Karmaşık bir matematik problemini ele alalım. Bu problem çoktan seçmeli olsun. Problem o kadar karmaşık ki birçok noktada hata yapmak mümkün, yani birçok tuzak ve problemi çözmek için aşılması gereken birçok engel var. Böyle bir soruda şıkların sayısı 100 ise problemin çoktan seçmeli olmasının neredeyse hiçbir önemi olmaz, engellerden ve problemin şaşırtmacalarından sadece birinde takılsak bile o bulduğumuz sonucu şıklarda görürüz ancak 5 şıklı bir problemde cevabımızı şıkların arasında görememe ihtimalimiz çok daha fazladır. 5 şıklı bir problem bizim nerede hata yaptığımızı göstermekten acizdir yani hangi şıkkı işaretlediğimize bakarak, problemi çözerken hangi yöntemi kullandığımızı, düşüncemizi ve probleme yaklaşım tarzımızı bulup çıkartmak 100 şıklı bir probleme göre çok azdır. Şıkların 2 tane olduğunu düşünelim. Rastgele seçim yapsak bile doğru cevabı verme ihtimalimiz %50. Konu hakkında en ufak bir bilgimizin olup olmadığını dahi tespit edemiyor 2 şıklı problem. Eğer problem şıksız olsaydı ve cevabı çözümümüzle birlikte sunmak durumunda olsaydık nerede hata yaptığımız, hatanın nasıl bir hata olduğu vs. ayrıntıların tümüne ulaşmak mümkün olacaktı; şıklar çoğaldıkça problem "klasik sınav" stiline dönüşüyor ve cevap daha çok anlam ifade ediyor. Eğer problemin sadece cevabı önemliyse ve probleme nasıl yaklaştığımız gibi ayrıntıları önemsemiyorsak problemin 2 şıklı olması herhangi bir sorun yaratmaz fakat problemle matematik bilgisi ölçülmek isteniyorsa şıkların sayısı olabildiğince fazla tutulmalıdır. 100 şıklı bir problemin kâğıt üzerinde hiç de şık durmaması ve şıkların çok yer kaplaması ise ayrı bir konu.

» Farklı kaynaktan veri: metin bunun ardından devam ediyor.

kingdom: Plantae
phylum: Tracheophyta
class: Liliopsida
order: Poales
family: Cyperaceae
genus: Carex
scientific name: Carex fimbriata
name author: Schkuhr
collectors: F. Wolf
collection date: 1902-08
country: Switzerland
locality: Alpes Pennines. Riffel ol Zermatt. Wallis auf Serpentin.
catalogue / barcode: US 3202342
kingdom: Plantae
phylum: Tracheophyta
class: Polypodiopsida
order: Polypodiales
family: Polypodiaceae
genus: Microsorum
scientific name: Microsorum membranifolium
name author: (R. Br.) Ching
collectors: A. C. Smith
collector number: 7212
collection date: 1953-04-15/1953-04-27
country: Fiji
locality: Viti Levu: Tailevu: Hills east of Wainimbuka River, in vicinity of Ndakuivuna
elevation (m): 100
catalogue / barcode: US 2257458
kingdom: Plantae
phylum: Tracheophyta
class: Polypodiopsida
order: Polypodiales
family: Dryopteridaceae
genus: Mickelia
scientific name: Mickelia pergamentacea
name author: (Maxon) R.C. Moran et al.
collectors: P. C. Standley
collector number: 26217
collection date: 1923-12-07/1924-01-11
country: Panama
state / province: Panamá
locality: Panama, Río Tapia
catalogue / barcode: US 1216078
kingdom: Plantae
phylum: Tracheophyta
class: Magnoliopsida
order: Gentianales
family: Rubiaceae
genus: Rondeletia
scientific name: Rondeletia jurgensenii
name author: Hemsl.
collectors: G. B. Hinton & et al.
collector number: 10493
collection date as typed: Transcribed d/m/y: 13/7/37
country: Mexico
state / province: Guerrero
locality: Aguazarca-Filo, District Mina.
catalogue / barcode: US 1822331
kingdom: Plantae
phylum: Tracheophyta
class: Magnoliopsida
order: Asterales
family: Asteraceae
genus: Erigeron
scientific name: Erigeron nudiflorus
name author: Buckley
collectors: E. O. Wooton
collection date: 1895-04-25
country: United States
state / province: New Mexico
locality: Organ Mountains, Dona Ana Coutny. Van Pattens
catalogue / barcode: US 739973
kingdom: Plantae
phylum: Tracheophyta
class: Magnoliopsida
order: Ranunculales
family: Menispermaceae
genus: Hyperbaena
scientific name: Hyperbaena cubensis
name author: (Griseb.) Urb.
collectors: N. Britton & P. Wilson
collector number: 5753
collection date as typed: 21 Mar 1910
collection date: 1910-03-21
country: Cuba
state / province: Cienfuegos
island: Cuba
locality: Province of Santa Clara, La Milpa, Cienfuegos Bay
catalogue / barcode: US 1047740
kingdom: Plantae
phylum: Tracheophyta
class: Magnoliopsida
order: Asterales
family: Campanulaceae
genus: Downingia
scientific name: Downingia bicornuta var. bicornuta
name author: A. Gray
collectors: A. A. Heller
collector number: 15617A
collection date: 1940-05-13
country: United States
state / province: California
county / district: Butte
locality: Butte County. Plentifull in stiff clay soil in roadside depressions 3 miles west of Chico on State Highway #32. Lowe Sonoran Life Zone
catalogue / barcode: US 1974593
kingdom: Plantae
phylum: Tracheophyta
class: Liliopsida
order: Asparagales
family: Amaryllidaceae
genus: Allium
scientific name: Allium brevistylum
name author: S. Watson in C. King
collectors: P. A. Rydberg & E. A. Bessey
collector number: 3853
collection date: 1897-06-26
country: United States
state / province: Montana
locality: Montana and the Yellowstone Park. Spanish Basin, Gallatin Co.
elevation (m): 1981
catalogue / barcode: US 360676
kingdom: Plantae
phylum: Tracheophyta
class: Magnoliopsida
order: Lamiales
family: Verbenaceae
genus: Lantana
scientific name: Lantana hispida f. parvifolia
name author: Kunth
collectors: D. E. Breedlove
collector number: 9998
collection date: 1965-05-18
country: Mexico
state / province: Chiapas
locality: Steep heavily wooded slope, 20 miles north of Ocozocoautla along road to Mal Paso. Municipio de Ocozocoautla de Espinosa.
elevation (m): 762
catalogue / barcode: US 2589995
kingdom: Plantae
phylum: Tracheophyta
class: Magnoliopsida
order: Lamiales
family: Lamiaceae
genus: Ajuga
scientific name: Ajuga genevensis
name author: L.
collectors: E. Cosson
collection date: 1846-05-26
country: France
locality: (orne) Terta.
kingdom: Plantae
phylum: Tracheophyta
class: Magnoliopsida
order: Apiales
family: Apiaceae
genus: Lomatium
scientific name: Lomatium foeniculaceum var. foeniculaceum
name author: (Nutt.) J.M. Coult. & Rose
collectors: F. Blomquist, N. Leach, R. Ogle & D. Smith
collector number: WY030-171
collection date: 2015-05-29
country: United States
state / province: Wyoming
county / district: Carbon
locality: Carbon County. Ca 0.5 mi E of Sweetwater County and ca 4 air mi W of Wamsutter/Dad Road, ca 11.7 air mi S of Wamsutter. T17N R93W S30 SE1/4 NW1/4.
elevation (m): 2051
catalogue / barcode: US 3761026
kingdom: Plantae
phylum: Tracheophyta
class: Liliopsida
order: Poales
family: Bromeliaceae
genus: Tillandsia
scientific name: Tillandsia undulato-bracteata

Tuzaklarla ve yanlış yönlere sapmayı cazip kılacak oyunlarla dolu bir labirentte, bulunduğu yerin öteki ucundaki peynir parçasını bulmaya çalışan bir farenin durumunu düşünelim. Düzeneği kuranlar fare hakkında yorum yapıyorlar: "Bence peynire ulaşacak", "Bence peynir yerine, farenin burnuna güzel kokular yayan filânca çiçeğe gidecek", "Bence fare aç değil; bu yüzden, peyniri bulmaya çalışmayacak bile..." Farenin ne yapacağı konusundaki tahminler eğer "Evet, peyniri bulacak." ve "Hayır, bulamayacak"tan ibaret olsaydı düzenekteki tuzakların ve farenin düşecebileceği oyunların hiçbir önemi olmayacaktı. Tahminler "Hayır, bulamayacak"tan ne kadar daha fazlasını ifade ederse farenin peyniri bulması hakkında o kadar fazla şey söylenmiş olur. Birisi farenin labirentte sürekli dolanacağını ve hiçbir zaman peyniri bulamayacağını iddia ediyor olsun, başka birisi de farenin kapana kısılıp kalacağını söylesin. Eğer iddialarını sadece "Bulacak." ya da "Bulmayacak." şeklinde yapsalardı iki kişi de "Bulamayacak." diyecekti, hâlbuki bu iki kişinin fare hakkındaki görüşleri farklı. Yani, cevaplar 2 şıkka indirgendiğinde fare ve labirent hakkındaki düşüncelerin önemi azalıyor, önemli olan sadece farenin başarıya ulaşıp ulaşamayacağı oluyor.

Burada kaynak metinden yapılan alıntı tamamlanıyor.